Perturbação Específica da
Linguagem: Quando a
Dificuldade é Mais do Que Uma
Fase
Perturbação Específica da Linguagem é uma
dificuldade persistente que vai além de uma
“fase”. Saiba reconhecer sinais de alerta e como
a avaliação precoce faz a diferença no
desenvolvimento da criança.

*WHAT YOU HAVE TO DO*
Can you put the material above into a Markdown table with the columns "Row" and "Line", numbering each line and skipping blank lines?

*TASK RESPONSE*
| Row | Line |
|---|---|
| 1 | Perturbação Específica da |
| 2 | Linguagem: Quando a |
| 3 | Dificuldade é Mais do Que Uma |
| 4 | Fase |
| 5 | Perturbação Específica da Linguagem é uma |
| 6 | dificuldade persistente que vai além de uma |
| 7 | “fase”. Saiba reconhecer sinais de alerta e como |
| 8 | a avaliação precoce faz a diferença no |
| 9 | desenvolvimento da criança. |